**ACCIONES POR REALIZAR:**
[a] Actualiza el texto sobre la oración y las relaciones humanas: reescribe el pasaje que comienza en "Un vaso de agua ofrecido" y termina en "amar es plena.", sustituyendo "caridad" por "bondad".
[b] Prosigue el texto sobre la oración y las relaciones humanas a partir de su última frase.

**FRAGMENTO DEL TEXTO:**

····················

Antropología de la oración (Reflexiones)

Francisco Jálics sj





1. Las relaciones humanas en la oración

La Biblia muestra con frecuencia el paralelo que existe entre nuestra comunicación con Dios y nuestras relaciones humanas. Es imposible que se de una sin la otra. La medida de una es la medida de la otra. Es imposible amar a Dios mientras no amemos a los seres humanos que nos rodean (1 Jn. 4: 20). La oración y la Misa carecen de sentido mientras no se ha enfrentado un conflicto en el ámbito de las relaciones humanas (Mt. 5: 23). Hasta se puede hablar de una verdadera compenetración de estas relacionen.

Un vaso de agua ofrecido al que tiene sed es un vaso de agua que calma la sed de Jesucristo (Mt. 25-35). No sería exagerar las palabras del Evangelio al decir que el paralelo en las relaciones vale igualmente de la cualidad de las relaciones, nosotros amamos a Dios con un corazón humano, con nuestras tendencias, nuestros esfuerzos y actitudes humanas. Los conflictos que vivimos en las relaciones humanas se deben en gran parte a trabas en nuestra capacidad de amar. Los demás pueden ser muy deficientes, podrán llegar a dificultar la comunicación pero no pueden anular nuestro amor y nuestra apertura hacia ellos y durante mucho tiempo no podrán resistir a la irradiación de nuestra caridad si nuestra capacidad de amar es plena.

····················

**DATOS PROPORCIONADOS:**
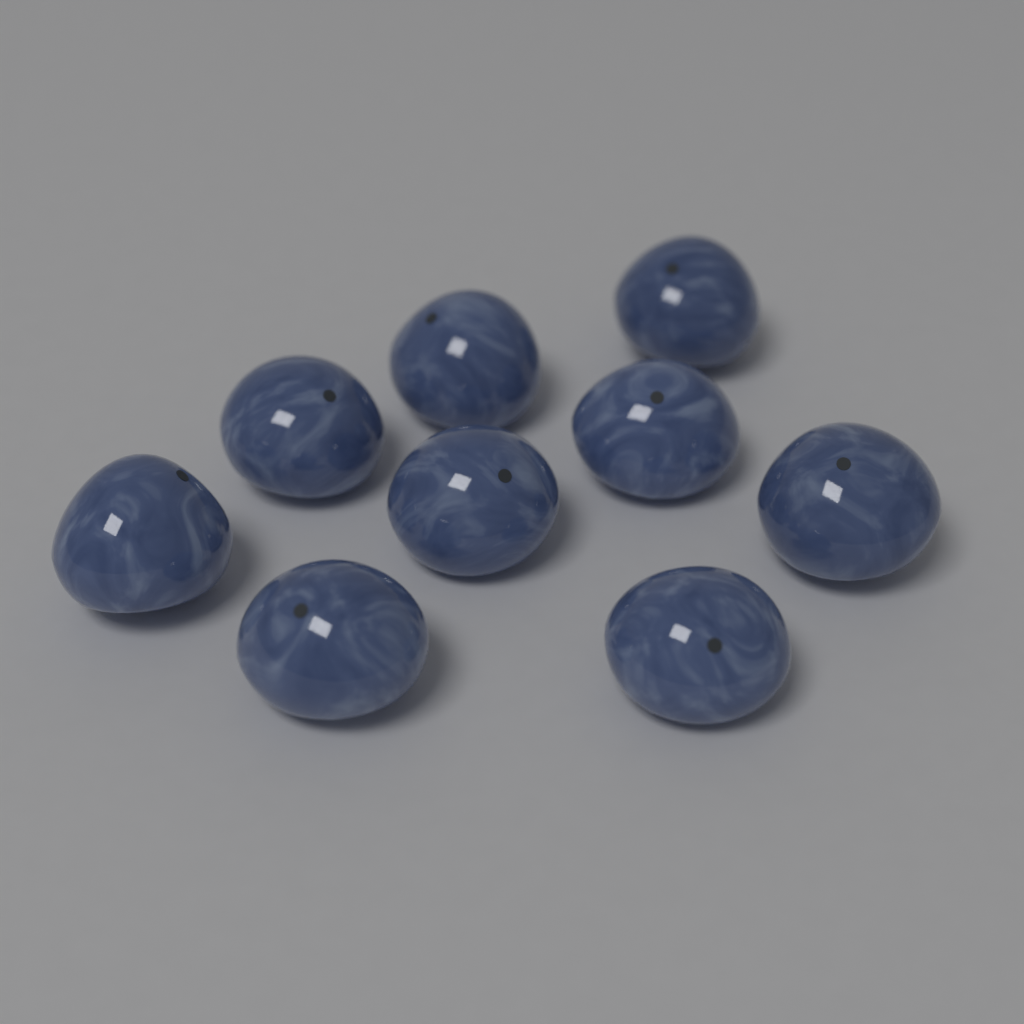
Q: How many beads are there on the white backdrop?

····················

**RESPUESTAS ESCRITAS:**
[a]
Un vaso de agua ofrecido al que tiene sed es un vaso de agua que calma la sed de Jesucristo (Mt. 25-35). No sería exagerar las palabras del Evangelio al decir que el paralelo en las relaciones vale igualmente de la cualidad de las relaciones, nosotros amamos a Dios con un corazón humano, con nuestras tendencias, nuestros esfuerzos y actitudes humanas. Los conflictos que vivimos en las relaciones humanas se deben en gran parte a trabas en nuestra capacidad de amar. Los demás pueden ser muy deficientes, podrán llegar a dificultar la comunicación pero no pueden anular nuestro amor y nuestra apertura hacia ellos y durante mucho tiempo no podrán resistir a la irradiación de nuestra bondad si nuestra capacidad de amar es plena.

[b]
Pero ni nuestra capacidad de relacionarnos con los demás está afectada, bloqueada o frenada, por el mismo hecho se traba nuestra relación con el Señor. En otras palabras, tratamos a Dios conformo tratamos a los hombres. Sí somos agresivos con los hombres lo seremos con Dios. Si tenemos un complejo de dominar nuestro ambiente, de alguna manera quizás inconsciente trataremos de dominar a Dios. Si vivimos encerrados en nosotros mismos en medio de los hombres, nuestra oración será la continuación de esta actitud regresiva de centrarnos sobre nosotros mismos. Nuestra incomunicación con el "prójimo" refleja un aislamiento de Dios. Si nos sentimos indiferentes frente a un hermano, la oración denotará una aridez signo de la indiferencia frente a Dios. Los que tienen rencor contra alguien, lo proyectarán también hacia Dios.

¿No podemos decir, por lo menos, que nuestra relación con Dios es como nuestra relación con nuestro mejor amigo? Esto sería una ilusión. Dios es más grande que nuestro mejor amigo. Nuestro mejor amigo no es omnipotente. Podemos no relacionar con el muchos problemas que tenemos. Nuestro mejor amigo no es responsable de nuestra situación y nuestro mejor amigo no identifica su relación con nosotros con las relaciones que tenemos con todos nuestros enemigos.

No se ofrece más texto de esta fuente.